By Stephen M. Marks, Crimson Staff Writer

The Graduate School of Education (GSE) committee charged with studying options for the school’s impending move to Allston is envisioning a new campus on the site of the University’s soccer fields, an administrator on the committee told students last month.

The GSE Allston Planning Committee sees Ohiri Field—located across from Harvard Stadium, just south of the Harvard Business School—as its top choice for a new campus across the river, Director of Student Affairs Nancy E. Nienhuis told the school’s Student Government Association in a Dec. 3 presentation.

According to The Appian, GSE’s student paper, Nienhuis said that a proposal for the 6.5 acre campus would be one of four plans described in a written report to University President Lawrence H. Summers.

GSE Director of Communications Christine Sanni wrote in an e-mail yesterday that the committee “has not made any recommendations on specific plots of land.”

And Vice President for Government, Community and Public Affairs Alan J. Stone said that any recommendations were those of the school, noting that the central administration is “focused more on academic opportunities and aspirations” rather than on where individual schools will move.

But Shattuck Professor of Education Catherine E. Snow, a member of the GSE committee, said that the school was looking at Ohiri Field as an attractive, yet attainable, site.

“I don’t think that we feel we have complete free choice,” she said, noting that riverfront property would be the school’s ultimate dream.

“[Ohiri] is the closest area that’s currently available that doesn’t require moving anything or getting any easements resolved,” she said. “It’s an attractive spot because it’s quite close—close to the Kennedy School [of Government], close to the river, close to what presumably would be the new south Harvard Square.”

The plan would also seem to mesh with recommendations made last fall in a School of Public Health report. That report envisioned the school becoming part of a science campus adjacent to Ohiri, on the opposite side of Western Ave.

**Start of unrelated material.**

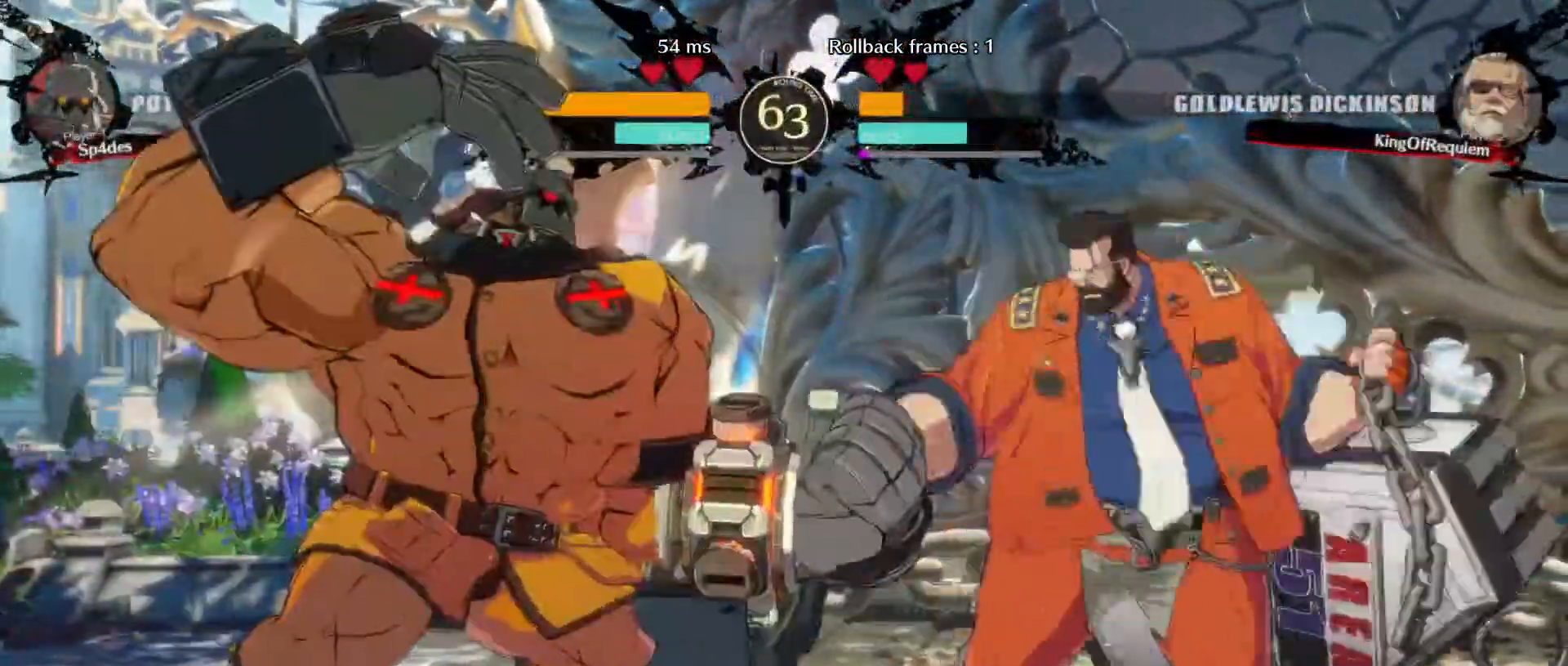
{"buttons": [], "left_stick": "right", "events": []}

Ohiri is currently home field for both the men’s and women’s soccer teams and the women’s lacrosse team. The men’s lacrosse team plays on the astroturf Jordan Field.

According to Director of Sports Information Chuck Sullivan, the University currently has no other space that could adequately accommodate Division I soccer.

“Ideally you don’t place soccer on astroturf,” he said. “There isn’t really anything existing in current format that would be able to house those teams.”

Navigating the Crunch

The GSE faces a severe space shortage, both in terms of classrooms and offices, and as a result many at the school look favorably on a move to Allston.

“Classrooms are inadequate in number and size for the student body,” Sanni said.

The school currently rents out space to accommodate its facilities, which has resulted in a spread-out campus. A new campus would offer “more space, and space that’s not disparate,” said Hobbs Professor of Cognition and Education Howard E. Gardner.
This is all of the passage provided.